━━━━━ Information provided

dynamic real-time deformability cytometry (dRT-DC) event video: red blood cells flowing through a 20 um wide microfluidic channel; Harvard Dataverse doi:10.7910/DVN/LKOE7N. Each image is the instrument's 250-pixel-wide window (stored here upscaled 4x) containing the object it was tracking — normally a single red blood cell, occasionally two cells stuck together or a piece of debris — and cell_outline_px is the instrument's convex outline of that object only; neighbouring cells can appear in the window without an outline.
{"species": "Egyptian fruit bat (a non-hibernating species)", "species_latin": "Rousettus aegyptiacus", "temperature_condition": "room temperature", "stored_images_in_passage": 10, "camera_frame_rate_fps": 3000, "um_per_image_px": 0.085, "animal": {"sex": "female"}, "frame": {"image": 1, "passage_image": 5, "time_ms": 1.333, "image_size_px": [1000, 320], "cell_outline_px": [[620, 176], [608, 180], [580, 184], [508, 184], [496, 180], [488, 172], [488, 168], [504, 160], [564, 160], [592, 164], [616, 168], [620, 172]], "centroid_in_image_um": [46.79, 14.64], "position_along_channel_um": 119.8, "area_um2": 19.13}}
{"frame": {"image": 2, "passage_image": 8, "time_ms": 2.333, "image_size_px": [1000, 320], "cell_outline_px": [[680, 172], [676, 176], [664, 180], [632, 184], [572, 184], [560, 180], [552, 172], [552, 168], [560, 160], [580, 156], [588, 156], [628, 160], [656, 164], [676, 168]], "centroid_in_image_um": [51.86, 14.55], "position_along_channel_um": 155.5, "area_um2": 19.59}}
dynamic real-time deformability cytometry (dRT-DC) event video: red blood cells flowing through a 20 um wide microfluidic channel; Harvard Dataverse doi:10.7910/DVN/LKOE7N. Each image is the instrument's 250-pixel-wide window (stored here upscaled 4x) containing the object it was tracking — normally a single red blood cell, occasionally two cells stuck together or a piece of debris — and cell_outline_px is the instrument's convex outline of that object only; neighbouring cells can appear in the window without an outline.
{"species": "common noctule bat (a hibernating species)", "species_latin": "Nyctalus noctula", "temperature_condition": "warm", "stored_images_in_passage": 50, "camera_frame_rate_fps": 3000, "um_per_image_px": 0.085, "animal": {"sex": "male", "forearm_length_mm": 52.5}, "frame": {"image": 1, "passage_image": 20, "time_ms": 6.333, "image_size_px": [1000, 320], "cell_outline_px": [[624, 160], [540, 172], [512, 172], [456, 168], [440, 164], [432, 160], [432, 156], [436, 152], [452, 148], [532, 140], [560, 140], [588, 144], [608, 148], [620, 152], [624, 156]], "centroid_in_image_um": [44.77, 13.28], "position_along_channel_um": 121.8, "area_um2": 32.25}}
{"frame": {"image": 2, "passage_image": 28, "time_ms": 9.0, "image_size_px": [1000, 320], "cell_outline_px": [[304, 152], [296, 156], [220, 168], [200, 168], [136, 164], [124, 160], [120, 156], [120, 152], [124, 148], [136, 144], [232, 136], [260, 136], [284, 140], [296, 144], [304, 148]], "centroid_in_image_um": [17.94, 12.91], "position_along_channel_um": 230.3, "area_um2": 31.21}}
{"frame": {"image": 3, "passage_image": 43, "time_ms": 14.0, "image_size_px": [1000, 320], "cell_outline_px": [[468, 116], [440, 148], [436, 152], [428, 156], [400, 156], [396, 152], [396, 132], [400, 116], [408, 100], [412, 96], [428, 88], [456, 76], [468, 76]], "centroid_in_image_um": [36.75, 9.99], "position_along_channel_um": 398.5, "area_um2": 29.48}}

━━━━━━━━━━

● What to produce
From the first line to the last, please quote the material above exactly.

● Solution
dynamic real-time deformability cytometry (dRT-DC) event video: red blood cells flowing through a 20 um wide microfluidic channel; Harvard Dataverse doi:10.7910/DVN/LKOE7N. Each image is the instrument's 250-pixel-wide window (stored here upscaled 4x) containing the object it was tracking — normally a single red blood cell, occasionally two cells stuck together or a piece of debris — and cell_outline_px is the instrument's convex outline of that object only; neighbouring cells can appear in the window without an outline.
{"species": "Egyptian fruit bat (a non-hibernating species)", "species_latin": "Rousettus aegyptiacus", "temperature_condition": "room temperature", "stored_images_in_passage": 10, "camera_frame_rate_fps": 3000, "um_per_image_px": 0.085, "animal": {"sex": "female"}, "frame": {"image": 1, "passage_image": 5, "time_ms": 1.333, "image_size_px": [1000, 320], "cell_outline_px": [[620, 176], [608, 180], [580, 184], [508, 184], [496, 180], [488, 172], [488, 168], [504, 160], [564, 160], [592, 164], [616, 168], [620, 172]], "centroid_in_image_um": [46.79, 14.64], "position_along_channel_um": 119.8, "area_um2": 19.13}}
{"frame": {"image": 2, "passage_image": 8, "time_ms": 2.333, "image_size_px": [1000, 320], "cell_outline_px": [[680, 172], [676, 176], [664, 180], [632, 184], [572, 184], [560, 180], [552, 172], [552, 168], [560, 160], [580, 156], [588, 156], [628, 160], [656, 164], [676, 168]], "centroid_in_image_um": [51.86, 14.55], "position_along_channel_um": 155.5, "area_um2": 19.59}}
dynamic real-time deformability cytometry (dRT-DC) event video: red blood cells flowing through a 20 um wide microfluidic channel; Harvard Dataverse doi:10.7910/DVN/LKOE7N. Each image is the instrument's 250-pixel-wide window (stored here upscaled 4x) containing the object it was tracking — normally a single red blood cell, occasionally two cells stuck together or a piece of debris — and cell_outline_px is the instrument's convex outline of that object only; neighbouring cells can appear in the window without an outline.
{"species": "common noctule bat (a hibernating species)", "species_latin": "Nyctalus noctula", "temperature_condition": "warm", "stored_images_in_passage": 50, "camera_frame_rate_fps": 3000, "um_per_image_px": 0.085, "animal": {"sex": "male", "forearm_length_mm": 52.5}, "frame": {"image": 1, "passage_image": 20, "time_ms": 6.333, "image_size_px": [1000, 320], "cell_outline_px": [[624, 160], [540, 172], [512, 172], [456, 168], [440, 164], [432, 160], [432, 156], [436, 152], [452, 148], [532, 140], [560, 140], [588, 144], [608, 148], [620, 152], [624, 156]], "centroid_in_image_um": [44.77, 13.28], "position_along_channel_um": 121.8, "area_um2": 32.25}}
{"frame": {"image": 2, "passage_image": 28, "time_ms": 9.0, "image_size_px": [1000, 320], "cell_outline_px": [[304, 152], [296, 156], [220, 168], [200, 168], [136, 164], [124, 160], [120, 156], [120, 152], [124, 148], [136, 144], [232, 136], [260, 136], [284, 140], [296, 144], [304, 148]], "centroid_in_image_um": [17.94, 12.91], "position_along_channel_um": 230.3, "area_um2": 31.21}}
{"frame": {"image": 3, "passage_image": 43, "time_ms": 14.0, "image_size_px": [1000, 320], "cell_outline_px": [[468, 116], [440, 148], [436, 152], [428, 156], [400, 156], [396, 152], [396, 132], [400, 116], [408, 100], [412, 96], [428, 88], [456, 76], [468, 76]], "centroid_in_image_um": [36.75, 9.99], "position_along_channel_um": 398.5, "area_um2": 29.48}}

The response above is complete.